Cytotoxicity and cellular impact of dinuclear organoiridium DNA intercalators and nucleases with long rigid bridging ligands

Abstract

The DNA binding modes and cleavage properties of novel dinuclear Ir(III) polypyridyl (pp) complexes [{(η(5)-C(5)Me(5))Ir(pp)}(2)(μ-B)](CF(3)SO(3))(4) depend on the lengths of their rigid bridging dipyridinyl ligands B. Mono-intercalation and strong DNA cleavage properties were observed for the dipyrido[2,3-a:2',3'-c]phenazine (dppz) complexes 1 (B = 4-[(E)-2-(4-pyridinyl)ethenyl]pyridine) and 3 (B = 4-(2-pyridin-4-ylethynyl)pyridine), whose intracationic Ir···Ir' distances are about 13.1 and 13.3 Å, respectively. In contrast, UV/Vis and CD spectra were in accordance with a stable intertwined bis-intercalation mode for pairs of cations of 5 (B = 1,4-di(2-pyridin-4-ylethynyl)benzene), whose much longer Ir···Ir' distance of 20.6 Å allows a stack of five aromatic chromophores to be sandwiched between its effectively parallel dppz ligands. Whereas both 1 and 3 cleaved DNA in the dark, complex 5 exhibited only photoinduced nuclease activity. A significantly higher antiproliferative activity towards MCF-7 breast carcinoma cells was observed for the nucleases 1 and 3, whose IC(50) values of 0.61 and 0.49 were much lower than that of 2.2 μM for bis-intercalator 5. Values of 3.8 μM, only slightly higher than that of 5, were recorded for the 5,6-dimethylphenanthroline complexes 4 and 6, whose bridging ligands are identical to those of 3 and 5, respectively.
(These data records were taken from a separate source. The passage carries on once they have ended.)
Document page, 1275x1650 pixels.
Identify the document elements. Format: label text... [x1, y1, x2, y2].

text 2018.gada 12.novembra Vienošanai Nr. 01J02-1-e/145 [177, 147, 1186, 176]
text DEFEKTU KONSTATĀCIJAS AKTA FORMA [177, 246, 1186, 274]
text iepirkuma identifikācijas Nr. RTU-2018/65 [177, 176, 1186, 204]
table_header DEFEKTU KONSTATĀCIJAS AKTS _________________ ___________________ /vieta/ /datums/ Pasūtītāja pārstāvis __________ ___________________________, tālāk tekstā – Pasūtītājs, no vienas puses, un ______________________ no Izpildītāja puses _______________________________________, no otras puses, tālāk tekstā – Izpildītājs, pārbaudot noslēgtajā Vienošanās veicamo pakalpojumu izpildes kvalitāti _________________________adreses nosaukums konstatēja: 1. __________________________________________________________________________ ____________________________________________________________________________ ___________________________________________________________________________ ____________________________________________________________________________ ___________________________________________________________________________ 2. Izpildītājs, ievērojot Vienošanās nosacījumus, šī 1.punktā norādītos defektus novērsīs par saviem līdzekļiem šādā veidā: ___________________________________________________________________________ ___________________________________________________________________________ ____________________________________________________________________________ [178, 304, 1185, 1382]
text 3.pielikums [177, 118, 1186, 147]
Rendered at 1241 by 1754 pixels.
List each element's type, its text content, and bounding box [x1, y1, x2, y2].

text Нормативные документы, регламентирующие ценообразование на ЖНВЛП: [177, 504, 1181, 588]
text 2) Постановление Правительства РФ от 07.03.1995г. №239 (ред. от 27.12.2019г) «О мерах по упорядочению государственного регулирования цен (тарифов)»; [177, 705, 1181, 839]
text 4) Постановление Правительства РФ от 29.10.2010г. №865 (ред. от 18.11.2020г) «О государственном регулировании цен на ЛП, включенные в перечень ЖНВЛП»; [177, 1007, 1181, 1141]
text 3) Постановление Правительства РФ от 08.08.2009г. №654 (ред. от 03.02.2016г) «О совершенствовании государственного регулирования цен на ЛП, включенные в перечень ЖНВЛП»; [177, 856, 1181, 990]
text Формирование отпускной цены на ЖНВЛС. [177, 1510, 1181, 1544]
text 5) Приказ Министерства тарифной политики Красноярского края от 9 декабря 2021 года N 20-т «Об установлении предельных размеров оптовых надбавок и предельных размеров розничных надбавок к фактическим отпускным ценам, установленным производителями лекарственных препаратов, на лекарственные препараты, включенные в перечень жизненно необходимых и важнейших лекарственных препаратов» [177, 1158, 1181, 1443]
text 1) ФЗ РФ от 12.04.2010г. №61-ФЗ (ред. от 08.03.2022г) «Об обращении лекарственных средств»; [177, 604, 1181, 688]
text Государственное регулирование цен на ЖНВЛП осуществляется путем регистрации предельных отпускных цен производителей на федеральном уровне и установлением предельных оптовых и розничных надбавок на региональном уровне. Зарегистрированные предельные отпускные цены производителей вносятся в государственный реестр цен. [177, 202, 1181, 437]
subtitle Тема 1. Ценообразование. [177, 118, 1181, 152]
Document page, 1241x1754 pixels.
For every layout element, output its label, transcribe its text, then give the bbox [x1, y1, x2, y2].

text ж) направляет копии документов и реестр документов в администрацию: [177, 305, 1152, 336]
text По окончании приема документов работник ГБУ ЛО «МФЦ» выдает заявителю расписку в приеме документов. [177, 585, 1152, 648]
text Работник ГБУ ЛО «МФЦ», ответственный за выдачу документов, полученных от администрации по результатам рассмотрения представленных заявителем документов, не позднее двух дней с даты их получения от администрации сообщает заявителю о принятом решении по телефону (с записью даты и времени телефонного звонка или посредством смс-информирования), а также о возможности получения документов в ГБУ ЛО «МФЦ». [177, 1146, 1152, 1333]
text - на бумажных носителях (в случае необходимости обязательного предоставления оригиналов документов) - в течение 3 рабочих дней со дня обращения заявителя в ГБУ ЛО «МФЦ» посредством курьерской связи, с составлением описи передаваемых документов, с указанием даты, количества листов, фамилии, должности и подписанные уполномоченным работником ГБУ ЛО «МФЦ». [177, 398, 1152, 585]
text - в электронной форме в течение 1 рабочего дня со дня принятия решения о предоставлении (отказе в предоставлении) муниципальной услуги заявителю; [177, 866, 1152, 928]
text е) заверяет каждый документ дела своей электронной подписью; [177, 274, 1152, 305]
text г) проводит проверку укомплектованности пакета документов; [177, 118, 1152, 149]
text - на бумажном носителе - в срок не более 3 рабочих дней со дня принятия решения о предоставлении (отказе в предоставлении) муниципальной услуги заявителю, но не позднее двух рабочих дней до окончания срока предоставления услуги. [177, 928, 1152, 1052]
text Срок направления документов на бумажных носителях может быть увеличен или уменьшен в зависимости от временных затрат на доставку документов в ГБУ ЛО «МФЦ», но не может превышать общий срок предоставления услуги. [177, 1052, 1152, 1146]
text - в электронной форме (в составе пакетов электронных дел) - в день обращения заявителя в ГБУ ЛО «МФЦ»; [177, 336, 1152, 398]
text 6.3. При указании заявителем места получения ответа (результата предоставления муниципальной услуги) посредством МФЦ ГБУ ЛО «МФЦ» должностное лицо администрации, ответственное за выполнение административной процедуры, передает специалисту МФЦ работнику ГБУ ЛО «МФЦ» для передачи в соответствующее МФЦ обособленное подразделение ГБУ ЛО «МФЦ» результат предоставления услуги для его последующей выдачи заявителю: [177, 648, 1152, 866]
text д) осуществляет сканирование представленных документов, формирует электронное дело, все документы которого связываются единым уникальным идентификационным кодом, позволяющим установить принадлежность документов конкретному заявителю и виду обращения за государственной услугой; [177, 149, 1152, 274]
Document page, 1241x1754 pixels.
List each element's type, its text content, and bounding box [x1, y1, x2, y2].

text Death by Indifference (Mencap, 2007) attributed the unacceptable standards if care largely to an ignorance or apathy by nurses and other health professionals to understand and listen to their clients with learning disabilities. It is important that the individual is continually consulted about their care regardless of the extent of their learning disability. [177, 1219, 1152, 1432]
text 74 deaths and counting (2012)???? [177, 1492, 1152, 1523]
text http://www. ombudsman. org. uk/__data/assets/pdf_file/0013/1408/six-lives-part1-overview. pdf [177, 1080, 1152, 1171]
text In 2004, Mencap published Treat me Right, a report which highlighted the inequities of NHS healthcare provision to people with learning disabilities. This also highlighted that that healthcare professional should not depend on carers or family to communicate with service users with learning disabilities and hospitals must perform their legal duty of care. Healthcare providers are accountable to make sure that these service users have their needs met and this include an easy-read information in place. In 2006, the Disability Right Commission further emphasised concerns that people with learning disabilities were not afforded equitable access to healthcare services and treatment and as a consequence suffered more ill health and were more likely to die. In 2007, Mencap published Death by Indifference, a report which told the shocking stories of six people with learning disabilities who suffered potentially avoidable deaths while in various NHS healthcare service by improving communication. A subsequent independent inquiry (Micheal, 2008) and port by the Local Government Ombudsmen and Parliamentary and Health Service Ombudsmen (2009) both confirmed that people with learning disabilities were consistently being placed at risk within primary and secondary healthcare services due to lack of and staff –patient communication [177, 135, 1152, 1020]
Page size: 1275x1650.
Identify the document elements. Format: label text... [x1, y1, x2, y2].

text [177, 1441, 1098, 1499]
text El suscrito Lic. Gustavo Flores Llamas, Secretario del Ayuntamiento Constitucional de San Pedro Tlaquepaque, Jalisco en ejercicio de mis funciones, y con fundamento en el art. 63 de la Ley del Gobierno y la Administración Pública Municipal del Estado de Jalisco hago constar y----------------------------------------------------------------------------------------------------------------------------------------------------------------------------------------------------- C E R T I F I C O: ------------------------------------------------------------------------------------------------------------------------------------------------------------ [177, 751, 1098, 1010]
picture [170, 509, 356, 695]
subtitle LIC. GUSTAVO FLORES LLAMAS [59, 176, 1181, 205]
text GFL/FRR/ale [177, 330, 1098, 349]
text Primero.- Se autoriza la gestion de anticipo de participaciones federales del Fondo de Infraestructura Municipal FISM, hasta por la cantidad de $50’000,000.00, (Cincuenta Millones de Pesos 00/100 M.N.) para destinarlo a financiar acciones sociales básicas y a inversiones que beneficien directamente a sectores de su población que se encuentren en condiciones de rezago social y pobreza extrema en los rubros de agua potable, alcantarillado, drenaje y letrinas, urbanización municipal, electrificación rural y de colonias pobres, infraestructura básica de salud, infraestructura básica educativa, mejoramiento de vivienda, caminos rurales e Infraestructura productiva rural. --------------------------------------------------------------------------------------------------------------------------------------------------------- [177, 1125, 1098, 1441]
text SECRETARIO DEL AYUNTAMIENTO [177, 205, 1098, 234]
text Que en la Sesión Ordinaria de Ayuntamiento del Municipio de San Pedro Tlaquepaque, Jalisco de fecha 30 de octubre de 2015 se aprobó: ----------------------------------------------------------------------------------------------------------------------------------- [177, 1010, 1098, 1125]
Marked antileukemic activity (IC(50) = 6-7 μM) associated with increased levels of reactive oxygen species and apoptosis induction was recorded for both 3 and 5 towards Jurkat cells at concentrations of 5 μM and above. Online studies with a sensor chip system indicated that 5 μM solutions of these complexes invoke a rapid and massive reduction in MCF-7 cell respiration.